In the Exodus, God battles Pharoah and wins. The narrative frames the whole things as a battle between God and a wannabe god. The structure of ancient Egyptian society connected the power of the gods with the power of the Pharoah. It helped that the Pharoah had the most powerful military in existence. Moses serves as divine spokesmen, but God does the combat lobbing plague after plague as the artillery barrage to warn the enemy of the true strength behind God’s position. As Pharoah thinks that he can continue the fight, God harnesses the sea and defeats the unbeatable army in one go, winning the cosmic scale battle. God 1, Wannabe God Pharoah 0.
We know that Christ’s resurrection has cosmic importance, but we often tell the story of it only on a personal level. A man died – torturously – out of love for all of us. That same man didn’t stay dead long. That is what happened, but simply saying that doesn’t explain why those events contain soul saving and world shaping power. Other people get resurrected (Lazarus and the guy who got so bored listening to Paul that he fell out a window and died, for instance), and none of those events saved humanity’s collective soul.
So, what’s so different here? As with the Exodus, we again bear witness to a cosmic battle between Rome, human brokenness, and death, on one side, and God on the other.
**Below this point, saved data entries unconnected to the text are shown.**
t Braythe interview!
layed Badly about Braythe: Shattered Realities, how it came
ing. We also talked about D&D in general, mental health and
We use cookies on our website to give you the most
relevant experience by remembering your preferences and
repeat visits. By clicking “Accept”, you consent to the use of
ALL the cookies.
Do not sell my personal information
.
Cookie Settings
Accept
A potent group of forces collect on the adversary side of this battle. A meme recently went around my weird corner of the Internet implying that most men think about the Roman Empire far more than the women in their lives would expect. I’ll admit that it hit home for me because I spend a huge amount of my professional life interjecting, “Think about the Romans,” into any New Testament conversation. Here, in particular, the Romans did the actual killing! In the early first century, Rome’s rise must have felt endless. They dwarfed the empires who came before, and their particular brand of power-hungry, self-interested cowardice meant that Pilot, Rome’s representative, felt perfectly comfortable doing the expedient thing to strength Roman power by knowingly putting an innocent man to death.
Evil and human failing get their own starring role. Judas proves temptable. The Temple leadership, perhaps to maintain their own power, arrest and hand over the Son of God for death at the hand of their supposed enemy, while knowing full well, who it is that they’re killing. The crowd swings in the wind echoing whatever gets suggested in the moment. Whether we personify it in the person of Satan or not, evil and its willing collaborators do a lot of the leg work to kill Jesus. Everyone makes their own choice. Judas chooses to betray and take the silver. The Chief Priest and team actively form their own plot. Their twisted desires allow evil to strike a decisive blow and put Emmanuel, God among us, in the grave.
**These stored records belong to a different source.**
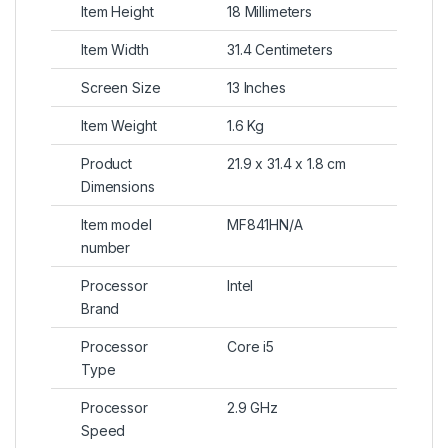
Item Height
18 Millimeters
Item Width
31.4 Centimeters
Screen Size
13 Inches
Item Weight
1.6 Kg
Product
21.9 x 31.4 x 1.8 cm
Dimensions
Item model
MF841HN/A
number
Processor
Intel
Brand
Processor
Core i5
Type
Processor
2.9 GHz
Speed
The absoluteness of death picks up the battle here. Death is one of life’s few absolutes. Everyone dies, and with shockingly few exceptions, they stay dead. As a species, we find this finality terrifying. Even in understanding a life beyond death, the grave still holds a primal power. You live on, but you don’t return to this life. In speaking his last and giving up his spirit, Christ enters the domain of death – a powerful and permanent one way trip into the lands of one of humanity’s oldest foes.
That Christ willing enters in this trap demonstrates for all time God’s love for us, and that he rises back out of it demonstrates God’s ability and willingness to vanquish any foe. This combination of choosing to enter a painful cosmic battle and then emerging victorious give this specific resurrection its potency. Rome (as a stand in for all powers and principalities), Evil (human failure and Satan) and Death, working together, out strip the power of a mere Pharoah. They even get presented the upper hand. Instead of sending plagues, Jesus allows himself to get taken into their grasp, never exerts his power, and dies a criminal’s death. Then, he rises revealing all other forces in the universe as pretenders to the true throne of power. On the third day, God bats them away, and Jesus steps out of that grave, securing a cosmic victory.
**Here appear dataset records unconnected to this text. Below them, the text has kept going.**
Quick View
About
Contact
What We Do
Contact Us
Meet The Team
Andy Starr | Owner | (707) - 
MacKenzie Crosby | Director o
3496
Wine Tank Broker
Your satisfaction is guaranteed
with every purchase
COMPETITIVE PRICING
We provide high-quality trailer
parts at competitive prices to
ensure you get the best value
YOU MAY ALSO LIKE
The intimate story of a man’s painful death matters because it proves God’s love for us, but we should never lose sight of the bigger picture. Plenty before and after have died worthy deaths. A few here and there have even risen from the grave. Christ’s death on that cross was a bold move in a cosmic battle, and the resurrection was the ultimate reminder that it wasn’t much of a fight. God just wins. And in loving and winning, God opens resurrection and victory up to us all.